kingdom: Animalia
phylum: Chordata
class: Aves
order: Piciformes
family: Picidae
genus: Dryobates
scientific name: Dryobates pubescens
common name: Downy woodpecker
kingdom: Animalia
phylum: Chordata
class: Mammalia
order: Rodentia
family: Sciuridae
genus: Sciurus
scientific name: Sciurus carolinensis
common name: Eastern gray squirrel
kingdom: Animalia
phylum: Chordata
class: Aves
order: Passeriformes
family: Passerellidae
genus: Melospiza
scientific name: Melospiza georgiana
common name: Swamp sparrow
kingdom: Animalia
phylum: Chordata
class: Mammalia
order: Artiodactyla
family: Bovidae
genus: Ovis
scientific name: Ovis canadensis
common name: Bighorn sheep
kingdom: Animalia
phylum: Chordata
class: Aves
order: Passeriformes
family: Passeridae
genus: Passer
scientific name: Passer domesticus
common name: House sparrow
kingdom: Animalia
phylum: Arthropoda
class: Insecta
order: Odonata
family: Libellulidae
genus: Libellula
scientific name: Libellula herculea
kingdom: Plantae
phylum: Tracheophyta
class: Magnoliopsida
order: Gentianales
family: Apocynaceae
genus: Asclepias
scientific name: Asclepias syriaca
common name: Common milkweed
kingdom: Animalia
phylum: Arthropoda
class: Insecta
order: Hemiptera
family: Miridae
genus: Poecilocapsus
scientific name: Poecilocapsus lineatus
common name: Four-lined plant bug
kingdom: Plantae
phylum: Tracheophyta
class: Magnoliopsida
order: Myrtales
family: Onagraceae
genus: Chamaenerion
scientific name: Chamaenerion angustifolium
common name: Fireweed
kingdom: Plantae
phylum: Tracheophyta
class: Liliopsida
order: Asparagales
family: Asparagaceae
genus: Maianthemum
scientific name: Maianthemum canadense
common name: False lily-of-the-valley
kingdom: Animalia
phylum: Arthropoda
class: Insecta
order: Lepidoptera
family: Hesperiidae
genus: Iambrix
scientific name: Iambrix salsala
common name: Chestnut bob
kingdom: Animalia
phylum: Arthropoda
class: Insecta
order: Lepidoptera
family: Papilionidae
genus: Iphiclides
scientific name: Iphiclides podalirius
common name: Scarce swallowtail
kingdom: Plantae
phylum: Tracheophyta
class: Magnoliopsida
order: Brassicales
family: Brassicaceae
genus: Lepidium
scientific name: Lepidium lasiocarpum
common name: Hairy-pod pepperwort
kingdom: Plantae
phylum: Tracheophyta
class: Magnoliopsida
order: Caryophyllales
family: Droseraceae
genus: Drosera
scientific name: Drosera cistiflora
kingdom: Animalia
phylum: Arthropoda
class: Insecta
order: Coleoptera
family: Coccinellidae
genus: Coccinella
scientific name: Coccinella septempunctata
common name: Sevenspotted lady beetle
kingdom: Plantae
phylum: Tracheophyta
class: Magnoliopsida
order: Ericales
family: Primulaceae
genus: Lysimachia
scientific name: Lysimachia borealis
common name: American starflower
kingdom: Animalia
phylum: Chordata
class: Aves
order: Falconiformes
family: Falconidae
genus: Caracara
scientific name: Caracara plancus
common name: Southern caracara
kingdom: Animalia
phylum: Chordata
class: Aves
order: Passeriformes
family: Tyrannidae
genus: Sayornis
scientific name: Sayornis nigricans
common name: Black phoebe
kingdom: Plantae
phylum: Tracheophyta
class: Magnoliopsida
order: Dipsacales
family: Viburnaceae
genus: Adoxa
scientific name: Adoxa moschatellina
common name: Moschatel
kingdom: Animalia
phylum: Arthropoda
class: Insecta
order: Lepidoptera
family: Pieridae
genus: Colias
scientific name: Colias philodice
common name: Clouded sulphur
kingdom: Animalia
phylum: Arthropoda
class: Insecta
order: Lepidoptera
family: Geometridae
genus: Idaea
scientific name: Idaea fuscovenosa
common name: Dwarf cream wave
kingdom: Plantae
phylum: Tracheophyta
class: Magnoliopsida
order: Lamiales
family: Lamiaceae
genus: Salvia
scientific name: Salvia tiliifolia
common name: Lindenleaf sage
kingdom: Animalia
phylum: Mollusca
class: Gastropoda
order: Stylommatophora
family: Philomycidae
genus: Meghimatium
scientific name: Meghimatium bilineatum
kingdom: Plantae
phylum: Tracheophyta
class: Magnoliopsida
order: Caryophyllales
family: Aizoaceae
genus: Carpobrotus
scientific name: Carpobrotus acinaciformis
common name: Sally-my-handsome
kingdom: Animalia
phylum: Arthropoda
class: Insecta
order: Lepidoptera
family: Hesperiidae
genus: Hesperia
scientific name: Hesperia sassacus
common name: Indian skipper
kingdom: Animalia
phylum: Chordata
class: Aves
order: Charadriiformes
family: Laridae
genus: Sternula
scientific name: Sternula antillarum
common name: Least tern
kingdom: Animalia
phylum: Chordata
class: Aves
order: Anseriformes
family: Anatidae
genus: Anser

· · ·

DESCRIPTION OF THE TASK: Can you give back every line of all the entries above, word for word and in the same order?

ANSWER BELOW:
kingdom: Animalia
phylum: Chordata
class: Aves
order: Piciformes
family: Picidae
genus: Dryobates
scientific name: Dryobates pubescens
common name: Downy woodpecker
kingdom: Animalia
phylum: Chordata
class: Mammalia
order: Rodentia
family: Sciuridae
genus: Sciurus
scientific name: Sciurus carolinensis
common name: Eastern gray squirrel
kingdom: Animalia
phylum: Chordata
class: Aves
order: Passeriformes
family: Passerellidae
genus: Melospiza
scientific name: Melospiza georgiana
common name: Swamp sparrow
kingdom: Animalia
phylum: Chordata
class: Mammalia
order: Artiodactyla
family: Bovidae
genus: Ovis
scientific name: Ovis canadensis
common name: Bighorn sheep
kingdom: Animalia
phylum: Chordata
class: Aves
order: Passeriformes
family: Passeridae
genus: Passer
scientific name: Passer domesticus
common name: House sparrow
kingdom: Animalia
phylum: Arthropoda
class: Insecta
order: Odonata
family: Libellulidae
genus: Libellula
scientific name: Libellula herculea
kingdom: Plantae
phylum: Tracheophyta
class: Magnoliopsida
order: Gentianales
family: Apocynaceae
genus: Asclepias
scientific name: Asclepias syriaca
common name: Common milkweed
kingdom: Animalia
phylum: Arthropoda
class: Insecta
order: Hemiptera
family: Miridae
genus: Poecilocapsus
scientific name: Poecilocapsus lineatus
common name: Four-lined plant bug
kingdom: Plantae
phylum: Tracheophyta
class: Magnoliopsida
order: Myrtales
family: Onagraceae
genus: Chamaenerion
scientific name: Chamaenerion angustifolium
common name: Fireweed
kingdom: Plantae
phylum: Tracheophyta
class: Liliopsida
order: Asparagales
family: Asparagaceae
genus: Maianthemum
scientific name: Maianthemum canadense
common name: False lily-of-the-valley
kingdom: Animalia
phylum: Arthropoda
class: Insecta
order: Lepidoptera
family: Hesperiidae
genus: Iambrix
scientific name: Iambrix salsala
common name: Chestnut bob
kingdom: Animalia
phylum: Arthropoda
class: Insecta
order: Lepidoptera
family: Papilionidae
genus: Iphiclides
scientific name: Iphiclides podalirius
common name: Scarce swallowtail
kingdom: Plantae
phylum: Tracheophyta
class: Magnoliopsida
order: Brassicales
family: Brassicaceae
genus: Lepidium
scientific name: Lepidium lasiocarpum
common name: Hairy-pod pepperwort
kingdom: Plantae
phylum: Tracheophyta
class: Magnoliopsida
order: Caryophyllales
family: Droseraceae
genus: Drosera
scientific name: Drosera cistiflora
kingdom: Animalia
phylum: Arthropoda
class: Insecta
order: Coleoptera
family: Coccinellidae
genus: Coccinella
scientific name: Coccinella septempunctata
common name: Sevenspotted lady beetle
kingdom: Plantae
phylum: Tracheophyta
class: Magnoliopsida
order: Ericales
family: Primulaceae
genus: Lysimachia
scientific name: Lysimachia borealis
common name: American starflower
kingdom: Animalia
phylum: Chordata
class: Aves
order: Falconiformes
family: Falconidae
genus: Caracara
scientific name: Caracara plancus
common name: Southern caracara
kingdom: Animalia
phylum: Chordata
class: Aves
order: Passeriformes
family: Tyrannidae
genus: Sayornis
scientific name: Sayornis nigricans
common name: Black phoebe
kingdom: Plantae
phylum: Tracheophyta
class: Magnoliopsida
order: Dipsacales
family: Viburnaceae
genus: Adoxa
scientific name: Adoxa moschatellina
common name: Moschatel
kingdom: Animalia
phylum: Arthropoda
class: Insecta
order: Lepidoptera
family: Pieridae
genus: Colias
scientific name: Colias philodice
common name: Clouded sulphur
kingdom: Animalia
phylum: Arthropoda
class: Insecta
order: Lepidoptera
family: Geometridae
genus: Idaea
scientific name: Idaea fuscovenosa
common name: Dwarf cream wave
kingdom: Plantae
phylum: Tracheophyta
class: Magnoliopsida
order: Lamiales
family: Lamiaceae
genus: Salvia
scientific name: Salvia tiliifolia
common name: Lindenleaf sage
kingdom: Animalia
phylum: Mollusca
class: Gastropoda
order: Stylommatophora
family: Philomycidae
genus: Meghimatium
scientific name: Meghimatium bilineatum
kingdom: Plantae
phylum: Tracheophyta
class: Magnoliopsida
order: Caryophyllales
family: Aizoaceae
genus: Carpobrotus
scientific name: Carpobrotus acinaciformis
common name: Sally-my-handsome
kingdom: Animalia
phylum: Arthropoda
class: Insecta
order: Lepidoptera
family: Hesperiidae
genus: Hesperia
scientific name: Hesperia sassacus
common name: Indian skipper
kingdom: Animalia
phylum: Chordata
class: Aves
order: Charadriiformes
family: Laridae
genus: Sternula
scientific name: Sternula antillarum
common name: Least tern
kingdom: Animalia
phylum: Chordata
class: Aves
order: Anseriformes
family: Anatidae
genus: Anser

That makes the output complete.